In the second act Agamemnon takes her from Achilles. In my version, while she is with Agamemnon, Patroclus tries to comfort her in her distress, and she falls in love with him, so of course she mourns his death and prays for Hector's death. When she hears that Achilles has killed Hector and defiled the corpse, she celebrates Achilles' vengeance, though she still hates him and as he again leads her off in chains she again curses the gods.

The third act begins some time later. Achilles sings of his love for another Trojan princess, Polyxena, who he says is as beautiful as Briseis used to be, and that he used to love Briseis.

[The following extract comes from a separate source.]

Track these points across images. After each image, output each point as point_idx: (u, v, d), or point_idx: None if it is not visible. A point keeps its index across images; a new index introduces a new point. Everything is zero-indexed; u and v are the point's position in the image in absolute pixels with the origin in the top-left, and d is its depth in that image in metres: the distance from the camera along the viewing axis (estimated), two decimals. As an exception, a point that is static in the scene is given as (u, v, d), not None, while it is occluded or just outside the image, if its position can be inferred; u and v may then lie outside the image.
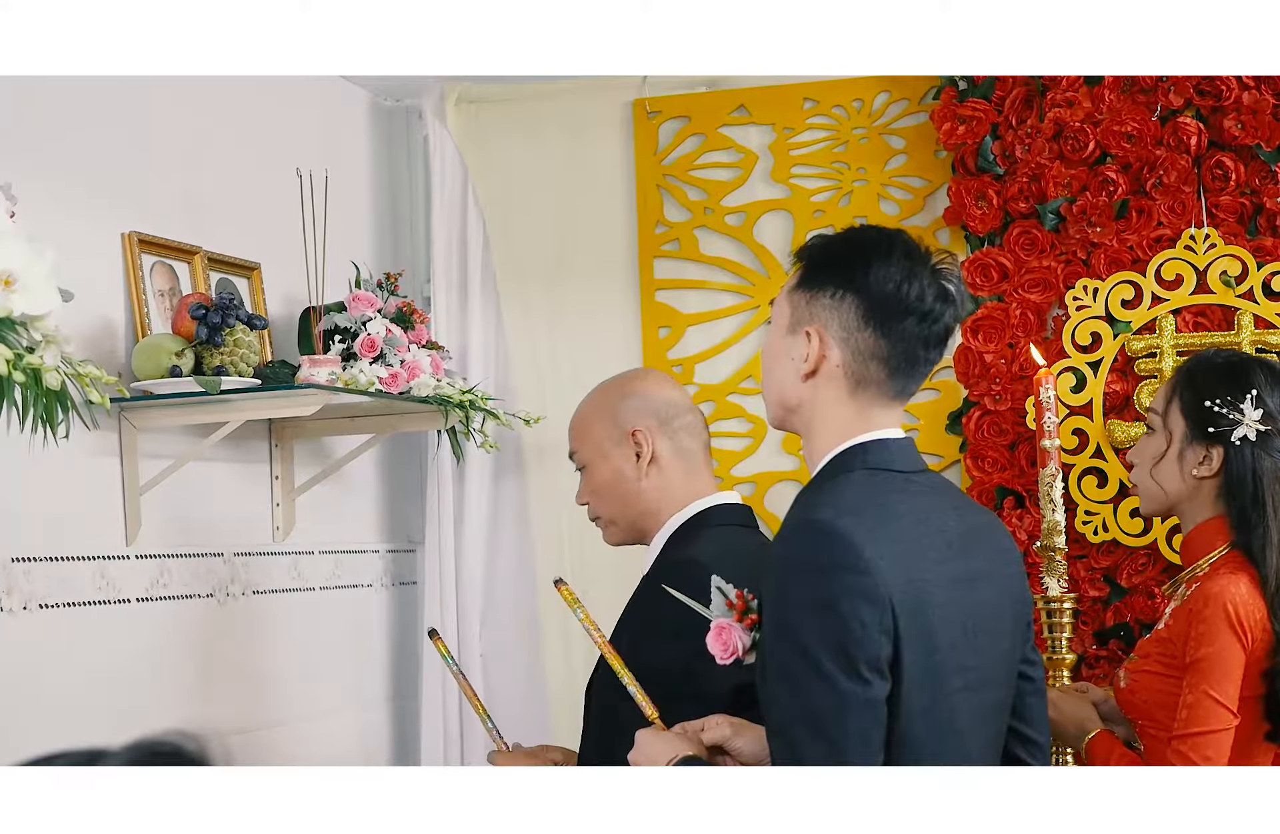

He departs to marry Polyxena, and Briseis sings that she has prayed for his death many times but the gods ignore her. She still hates him but now at least people consider her a concubine rather than a slave, and at least Achilles is a princely hero, and at least he reminds her of Patroclus. She asks the gods to prevent his marriage to Polyxena. Then we learn that Achilles has been killed by a coward hiding in the bushes, and she is given to an ordinary Greek soldier. As an artistic touch, the singer who played her husband in the first act should also play her husband in this last act, and the music of their lines should be the same! This time Briseis submits to her new slavery without chains, though she sings that even in his death she hates Achilles and still she curses the gods.

Ok, I think that's good. Now, who should compose that fine moral tale?


----------



## Huilunsoittaja (Apr 6, 2010)

Xenakis? :tiphat:


----------



## science (Oct 14, 2010)

Huilunsoittaja said:


> Xenakis? :tiphat:


Via séance?

I'm thinking someone like Sciarrino, Rihm, George Benjamin, or (watch this cut and paste) Nørgård.


----------



## Huilunsoittaja (Apr 6, 2010)

science said:


> Via séance?
> 
> I'm thinking someone like Sciarrino, Rihm, George Benjamin, or (watch this cut and paste) Nørgård.


Oh oops, my bad, I thought he was still alive. I'd still imagine a fellow Greek composer though, a nationalist project.


----------



## Katie (Dec 13, 2013)

Billie Joe Armstrong a la American Idiot and 21st Century Breakdown: Operas for the modern age!


----------